Lucey keen to follow in his father’s footsteps

HE may have five Seandun junior hurling medals in his pocket but divisional glory no longer sates Dan Lucey’s appetite for success.

Mayfield have been challenging strongly in the city championship over the past decade, laying their hands on silverware along the way, but crossing the frontier in the county arena has proved beyond team.

Tomorrow afternoon in Páirc Uí Rinn they get a chance to bridge a 33-year gap since the club last claimed the Cork JAHC title when they face Charleville in this year’s decider.

“Winning city titles is still special but at this stage I’m getting sick of playing city junior hurling,” said Lucey.

“I want to get up playing intermediate hurling and that’s the attitude everyone in our panel has. We want to get out of the city division, experience hurling at a higher level and get playing new teams. With the young fellas we have coming through in the club, I think it’s important that we step up and tomorrow is our chance to do that.”

They have been knocking strongly on the door in recent years. When Meelin swept up county, provincial and national junior hurling titles over the past year, Mayfield reflected on last October’s county junior semi-final when there had only been four points separating themselves and the Duhallow side when the teams clashed in Coachford.

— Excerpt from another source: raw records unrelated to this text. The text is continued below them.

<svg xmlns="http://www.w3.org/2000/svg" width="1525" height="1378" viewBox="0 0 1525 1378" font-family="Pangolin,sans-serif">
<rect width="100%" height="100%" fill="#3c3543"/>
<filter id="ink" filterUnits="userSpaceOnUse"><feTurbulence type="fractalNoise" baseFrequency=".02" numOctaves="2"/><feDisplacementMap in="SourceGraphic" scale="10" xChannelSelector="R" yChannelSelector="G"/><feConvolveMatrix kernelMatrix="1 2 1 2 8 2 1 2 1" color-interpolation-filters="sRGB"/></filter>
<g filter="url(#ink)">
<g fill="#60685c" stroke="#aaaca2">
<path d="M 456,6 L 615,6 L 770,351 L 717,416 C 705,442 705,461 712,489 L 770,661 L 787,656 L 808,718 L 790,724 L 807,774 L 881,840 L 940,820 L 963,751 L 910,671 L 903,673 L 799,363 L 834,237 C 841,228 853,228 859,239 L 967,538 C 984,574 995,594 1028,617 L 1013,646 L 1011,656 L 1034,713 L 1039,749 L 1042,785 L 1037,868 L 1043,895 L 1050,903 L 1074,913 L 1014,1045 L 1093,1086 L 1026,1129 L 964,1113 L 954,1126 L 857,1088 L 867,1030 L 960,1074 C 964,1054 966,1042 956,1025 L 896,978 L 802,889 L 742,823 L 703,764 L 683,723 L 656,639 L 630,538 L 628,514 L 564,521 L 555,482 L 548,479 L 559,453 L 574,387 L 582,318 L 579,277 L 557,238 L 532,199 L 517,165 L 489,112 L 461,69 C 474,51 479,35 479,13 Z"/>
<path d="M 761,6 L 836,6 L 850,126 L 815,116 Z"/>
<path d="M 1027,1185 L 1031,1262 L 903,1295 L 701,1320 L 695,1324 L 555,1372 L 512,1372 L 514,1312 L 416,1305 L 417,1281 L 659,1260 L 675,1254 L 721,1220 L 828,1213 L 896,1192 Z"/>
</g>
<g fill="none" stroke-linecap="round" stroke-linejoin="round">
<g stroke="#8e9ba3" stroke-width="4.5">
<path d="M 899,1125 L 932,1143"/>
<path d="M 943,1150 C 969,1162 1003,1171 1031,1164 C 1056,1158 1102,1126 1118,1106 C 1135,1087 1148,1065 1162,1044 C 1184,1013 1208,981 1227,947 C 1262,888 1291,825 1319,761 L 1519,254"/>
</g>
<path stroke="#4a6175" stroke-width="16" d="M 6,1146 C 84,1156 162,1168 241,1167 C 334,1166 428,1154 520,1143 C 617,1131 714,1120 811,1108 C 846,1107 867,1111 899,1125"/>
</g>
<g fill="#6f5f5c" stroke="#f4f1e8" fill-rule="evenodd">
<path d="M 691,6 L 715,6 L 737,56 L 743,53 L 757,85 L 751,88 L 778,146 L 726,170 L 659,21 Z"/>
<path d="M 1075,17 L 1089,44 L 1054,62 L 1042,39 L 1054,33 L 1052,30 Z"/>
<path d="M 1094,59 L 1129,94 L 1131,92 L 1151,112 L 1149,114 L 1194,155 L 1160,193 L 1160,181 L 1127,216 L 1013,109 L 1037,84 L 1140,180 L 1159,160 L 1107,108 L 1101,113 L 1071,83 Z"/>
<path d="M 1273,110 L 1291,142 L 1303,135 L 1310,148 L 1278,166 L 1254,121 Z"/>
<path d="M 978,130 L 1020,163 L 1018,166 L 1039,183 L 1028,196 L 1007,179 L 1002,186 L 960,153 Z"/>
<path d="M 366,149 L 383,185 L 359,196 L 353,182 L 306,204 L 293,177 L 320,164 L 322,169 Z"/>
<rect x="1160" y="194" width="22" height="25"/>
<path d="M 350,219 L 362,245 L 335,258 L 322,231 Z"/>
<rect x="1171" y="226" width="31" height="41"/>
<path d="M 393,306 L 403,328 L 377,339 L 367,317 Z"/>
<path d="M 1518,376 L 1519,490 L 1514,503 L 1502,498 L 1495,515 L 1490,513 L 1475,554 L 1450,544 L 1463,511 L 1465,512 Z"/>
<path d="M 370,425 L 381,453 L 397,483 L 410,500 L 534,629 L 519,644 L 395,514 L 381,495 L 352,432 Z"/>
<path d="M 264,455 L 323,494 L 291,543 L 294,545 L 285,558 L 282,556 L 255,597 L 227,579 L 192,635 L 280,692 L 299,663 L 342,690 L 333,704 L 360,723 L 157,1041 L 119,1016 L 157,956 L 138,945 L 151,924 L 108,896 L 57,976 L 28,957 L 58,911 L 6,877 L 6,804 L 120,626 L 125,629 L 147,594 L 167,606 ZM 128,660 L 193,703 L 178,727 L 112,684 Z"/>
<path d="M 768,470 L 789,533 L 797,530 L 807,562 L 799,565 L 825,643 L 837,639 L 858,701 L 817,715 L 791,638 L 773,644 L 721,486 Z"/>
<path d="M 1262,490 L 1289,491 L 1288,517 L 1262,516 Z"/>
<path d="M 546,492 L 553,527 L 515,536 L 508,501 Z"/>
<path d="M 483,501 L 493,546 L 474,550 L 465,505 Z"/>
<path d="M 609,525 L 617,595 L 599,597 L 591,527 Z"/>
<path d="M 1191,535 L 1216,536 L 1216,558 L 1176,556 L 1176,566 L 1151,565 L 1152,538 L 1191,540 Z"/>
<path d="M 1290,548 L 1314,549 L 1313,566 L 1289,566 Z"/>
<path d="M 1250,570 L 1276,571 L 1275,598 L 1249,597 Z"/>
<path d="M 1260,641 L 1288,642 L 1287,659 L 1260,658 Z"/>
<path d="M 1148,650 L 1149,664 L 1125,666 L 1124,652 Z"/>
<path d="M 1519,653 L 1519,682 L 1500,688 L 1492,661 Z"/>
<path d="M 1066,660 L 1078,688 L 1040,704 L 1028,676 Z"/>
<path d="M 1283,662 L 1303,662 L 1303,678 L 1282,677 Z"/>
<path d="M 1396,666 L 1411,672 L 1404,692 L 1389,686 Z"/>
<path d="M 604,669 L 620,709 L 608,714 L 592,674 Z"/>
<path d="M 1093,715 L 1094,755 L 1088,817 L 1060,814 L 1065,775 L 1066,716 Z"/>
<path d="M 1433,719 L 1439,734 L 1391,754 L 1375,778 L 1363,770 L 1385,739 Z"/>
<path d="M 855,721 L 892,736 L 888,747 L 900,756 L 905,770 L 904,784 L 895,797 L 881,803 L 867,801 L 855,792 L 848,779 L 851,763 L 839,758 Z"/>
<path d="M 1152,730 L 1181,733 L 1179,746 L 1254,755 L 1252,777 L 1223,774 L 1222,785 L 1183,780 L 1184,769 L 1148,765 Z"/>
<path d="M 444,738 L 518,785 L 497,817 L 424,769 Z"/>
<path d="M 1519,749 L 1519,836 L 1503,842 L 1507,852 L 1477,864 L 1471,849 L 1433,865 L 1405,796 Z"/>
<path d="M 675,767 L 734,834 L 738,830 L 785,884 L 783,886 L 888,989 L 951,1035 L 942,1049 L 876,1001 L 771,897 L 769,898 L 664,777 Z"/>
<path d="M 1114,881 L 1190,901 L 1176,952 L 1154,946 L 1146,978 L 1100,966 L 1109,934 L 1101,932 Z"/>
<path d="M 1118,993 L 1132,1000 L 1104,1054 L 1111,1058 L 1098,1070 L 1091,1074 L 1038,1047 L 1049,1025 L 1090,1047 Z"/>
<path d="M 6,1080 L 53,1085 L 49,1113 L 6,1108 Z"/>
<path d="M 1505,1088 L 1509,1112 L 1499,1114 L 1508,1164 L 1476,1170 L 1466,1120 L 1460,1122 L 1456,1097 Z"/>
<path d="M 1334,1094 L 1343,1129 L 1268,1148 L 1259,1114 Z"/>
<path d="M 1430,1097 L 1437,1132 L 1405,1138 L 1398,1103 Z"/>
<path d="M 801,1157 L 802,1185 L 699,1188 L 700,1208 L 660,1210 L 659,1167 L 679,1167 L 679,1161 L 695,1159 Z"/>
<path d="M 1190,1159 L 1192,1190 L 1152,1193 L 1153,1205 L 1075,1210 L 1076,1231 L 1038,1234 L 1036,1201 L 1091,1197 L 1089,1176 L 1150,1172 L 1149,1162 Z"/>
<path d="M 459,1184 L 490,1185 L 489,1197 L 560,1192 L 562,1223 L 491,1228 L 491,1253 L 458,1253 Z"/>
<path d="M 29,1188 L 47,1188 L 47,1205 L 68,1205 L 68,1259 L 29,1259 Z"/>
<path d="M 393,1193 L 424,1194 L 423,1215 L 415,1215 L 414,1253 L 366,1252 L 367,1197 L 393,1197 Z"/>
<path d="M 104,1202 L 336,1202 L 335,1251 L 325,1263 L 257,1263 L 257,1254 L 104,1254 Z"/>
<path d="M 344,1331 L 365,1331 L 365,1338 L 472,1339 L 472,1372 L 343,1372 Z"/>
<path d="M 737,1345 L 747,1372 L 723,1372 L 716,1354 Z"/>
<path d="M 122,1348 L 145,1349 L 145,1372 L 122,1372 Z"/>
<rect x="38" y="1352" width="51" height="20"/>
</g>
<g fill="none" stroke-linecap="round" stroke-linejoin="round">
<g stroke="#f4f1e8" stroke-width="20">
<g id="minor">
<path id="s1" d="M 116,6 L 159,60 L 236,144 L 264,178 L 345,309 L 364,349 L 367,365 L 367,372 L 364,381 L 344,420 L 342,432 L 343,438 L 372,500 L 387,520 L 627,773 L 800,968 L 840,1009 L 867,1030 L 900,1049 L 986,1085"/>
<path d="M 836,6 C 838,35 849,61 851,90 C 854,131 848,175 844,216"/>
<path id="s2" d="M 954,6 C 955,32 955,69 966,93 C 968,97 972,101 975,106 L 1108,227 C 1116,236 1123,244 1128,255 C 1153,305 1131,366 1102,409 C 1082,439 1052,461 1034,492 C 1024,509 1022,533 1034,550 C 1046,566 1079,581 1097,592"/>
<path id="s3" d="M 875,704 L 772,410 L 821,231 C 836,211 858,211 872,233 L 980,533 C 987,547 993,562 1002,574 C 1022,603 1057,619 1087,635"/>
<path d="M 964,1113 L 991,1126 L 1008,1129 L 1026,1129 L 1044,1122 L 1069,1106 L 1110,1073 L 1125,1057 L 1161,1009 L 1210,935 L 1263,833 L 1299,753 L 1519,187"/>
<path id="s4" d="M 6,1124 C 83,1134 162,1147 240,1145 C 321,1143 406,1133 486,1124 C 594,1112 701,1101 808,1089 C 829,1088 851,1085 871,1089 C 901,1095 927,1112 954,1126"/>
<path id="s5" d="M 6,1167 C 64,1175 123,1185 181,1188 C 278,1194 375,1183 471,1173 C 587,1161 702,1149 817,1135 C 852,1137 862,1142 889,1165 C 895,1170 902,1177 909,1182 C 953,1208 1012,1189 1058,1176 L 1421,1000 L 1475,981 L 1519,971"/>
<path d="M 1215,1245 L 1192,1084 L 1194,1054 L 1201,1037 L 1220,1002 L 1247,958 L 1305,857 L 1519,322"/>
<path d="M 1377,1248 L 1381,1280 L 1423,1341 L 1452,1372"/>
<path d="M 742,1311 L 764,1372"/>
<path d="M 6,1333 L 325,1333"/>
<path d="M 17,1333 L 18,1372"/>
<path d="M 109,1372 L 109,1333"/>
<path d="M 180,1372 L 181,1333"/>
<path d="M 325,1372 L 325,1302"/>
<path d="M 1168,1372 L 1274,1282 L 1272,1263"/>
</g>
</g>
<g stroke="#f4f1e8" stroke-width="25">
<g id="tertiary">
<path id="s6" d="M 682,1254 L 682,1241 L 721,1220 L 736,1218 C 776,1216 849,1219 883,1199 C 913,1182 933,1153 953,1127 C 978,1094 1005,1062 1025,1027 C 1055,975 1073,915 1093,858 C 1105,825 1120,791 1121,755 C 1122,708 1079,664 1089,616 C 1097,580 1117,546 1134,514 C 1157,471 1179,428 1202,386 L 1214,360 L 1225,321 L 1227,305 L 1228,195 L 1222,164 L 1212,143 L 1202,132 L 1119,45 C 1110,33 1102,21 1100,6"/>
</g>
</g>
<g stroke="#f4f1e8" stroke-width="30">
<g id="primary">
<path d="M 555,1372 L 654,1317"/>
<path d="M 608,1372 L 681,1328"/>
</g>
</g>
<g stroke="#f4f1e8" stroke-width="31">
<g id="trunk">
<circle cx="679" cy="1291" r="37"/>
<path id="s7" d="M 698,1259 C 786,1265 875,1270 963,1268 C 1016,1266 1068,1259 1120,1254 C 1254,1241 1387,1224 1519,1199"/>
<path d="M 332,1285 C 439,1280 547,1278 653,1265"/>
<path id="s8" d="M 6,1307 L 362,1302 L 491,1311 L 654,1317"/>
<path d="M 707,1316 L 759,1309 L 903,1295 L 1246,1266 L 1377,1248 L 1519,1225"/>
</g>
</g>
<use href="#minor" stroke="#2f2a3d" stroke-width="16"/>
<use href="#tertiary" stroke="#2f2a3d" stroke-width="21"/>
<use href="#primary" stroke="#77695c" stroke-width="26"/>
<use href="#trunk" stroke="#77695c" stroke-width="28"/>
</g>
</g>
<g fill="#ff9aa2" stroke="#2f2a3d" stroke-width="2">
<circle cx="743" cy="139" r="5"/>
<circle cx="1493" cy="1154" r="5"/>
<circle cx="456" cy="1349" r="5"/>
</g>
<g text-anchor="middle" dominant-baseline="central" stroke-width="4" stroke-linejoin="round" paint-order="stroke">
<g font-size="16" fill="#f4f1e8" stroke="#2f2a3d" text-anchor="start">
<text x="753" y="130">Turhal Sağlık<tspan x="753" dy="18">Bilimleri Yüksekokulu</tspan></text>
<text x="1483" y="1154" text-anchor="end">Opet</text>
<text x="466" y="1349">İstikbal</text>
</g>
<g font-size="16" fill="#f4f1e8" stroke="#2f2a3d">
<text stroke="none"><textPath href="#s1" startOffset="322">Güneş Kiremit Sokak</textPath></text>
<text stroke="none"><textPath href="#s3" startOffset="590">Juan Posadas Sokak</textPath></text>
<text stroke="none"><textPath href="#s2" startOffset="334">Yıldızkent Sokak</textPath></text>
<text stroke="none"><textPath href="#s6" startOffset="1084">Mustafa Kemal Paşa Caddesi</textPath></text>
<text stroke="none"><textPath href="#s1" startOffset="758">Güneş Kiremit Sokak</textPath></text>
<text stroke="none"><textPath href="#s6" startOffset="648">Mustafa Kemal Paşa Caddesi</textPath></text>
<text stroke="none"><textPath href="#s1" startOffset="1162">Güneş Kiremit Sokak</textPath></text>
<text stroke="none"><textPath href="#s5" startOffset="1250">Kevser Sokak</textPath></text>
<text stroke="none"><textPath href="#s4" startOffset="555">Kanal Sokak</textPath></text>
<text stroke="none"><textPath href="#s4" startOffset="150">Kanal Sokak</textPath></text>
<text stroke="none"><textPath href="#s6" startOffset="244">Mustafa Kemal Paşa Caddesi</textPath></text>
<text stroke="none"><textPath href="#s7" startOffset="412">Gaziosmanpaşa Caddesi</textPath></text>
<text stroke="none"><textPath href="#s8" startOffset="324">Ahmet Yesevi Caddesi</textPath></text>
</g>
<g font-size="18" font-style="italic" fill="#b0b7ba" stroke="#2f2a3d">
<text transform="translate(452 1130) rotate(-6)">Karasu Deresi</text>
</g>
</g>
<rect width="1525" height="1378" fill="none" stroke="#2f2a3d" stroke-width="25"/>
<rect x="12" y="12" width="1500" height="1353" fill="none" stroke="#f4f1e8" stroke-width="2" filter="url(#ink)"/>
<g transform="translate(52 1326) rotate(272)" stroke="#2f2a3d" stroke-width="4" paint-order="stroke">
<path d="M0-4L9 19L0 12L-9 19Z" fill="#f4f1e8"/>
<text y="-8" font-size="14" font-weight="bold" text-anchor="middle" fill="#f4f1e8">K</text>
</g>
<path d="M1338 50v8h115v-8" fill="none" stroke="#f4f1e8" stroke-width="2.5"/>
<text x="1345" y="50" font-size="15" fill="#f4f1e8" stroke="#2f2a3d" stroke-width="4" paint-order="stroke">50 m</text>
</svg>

“We definitely had our chances to win that game,” recalled Lucey.

“But it was more inspiring for us than a game that gave us a lot of regrets. We knew this year that we had the ability to push on. I think we’ve matured as a team and last year’s experience stood to us.

“Nicky Kelly was missing that day against Meelin and he’s a big addition this year. You see what he’s done playing for the Cork minors and for CIT in the county senior final. He’s a great talent and has a brilliant attitude.”

The man overseeing Mayfield’s progress has had an integral role to play as well. John Boylan has had a celebrated playing career at club and inter-county level, and is now imparting his hurling wisdom as a coach. Mayfield’s semi-final was a tricky experience for him as he came up against his native Dungourney but Lucey reveals that Boylan’s focus was completely on the city team.

“We didn’t really dwell on it beforehand as we just concentrated on getting ourselves right. John was in the dressing-room with us before the match and at half-time, it was just that he was up in the stand during the game.

“It wasn’t an issue for us. He’s a brilliant coach and everything he does is simple which is the most important thing. A lot of coaches now concentrate on cones and drills, but he keeps things simple and is top class.”

After generating momentum with some fine victories over the past few weeks, the ambition now is to add one more success. For Lucey it would be a special occasion as he is captain and his father Sean, a member of the Cork senior hurling squad that claimed the 1976 All-Ireland title, was part of the Mayfield team that defeated Carrigtwohill in the 1978 county junior hurling final.

“I wouldn’t really care if I was captain or not to be honest, the most important thing is to win. There’s huge excitement in Mayfield, you can see the whole community is getting involved in it.

“33 years without being in a county final is a long time and it’d be great alright to get a medal that my father has. We’ve had good wins but Charleville are going to be tough opponents. It hasn’t been easy for them over the last few weeks as they’ve had a lot on their plate with the fixture chaos in North Cork and then that really bad injury Dessie Fitz suffered in the semi-final. But they’ll be well motivated and we’ll have to be ready for the challenge.”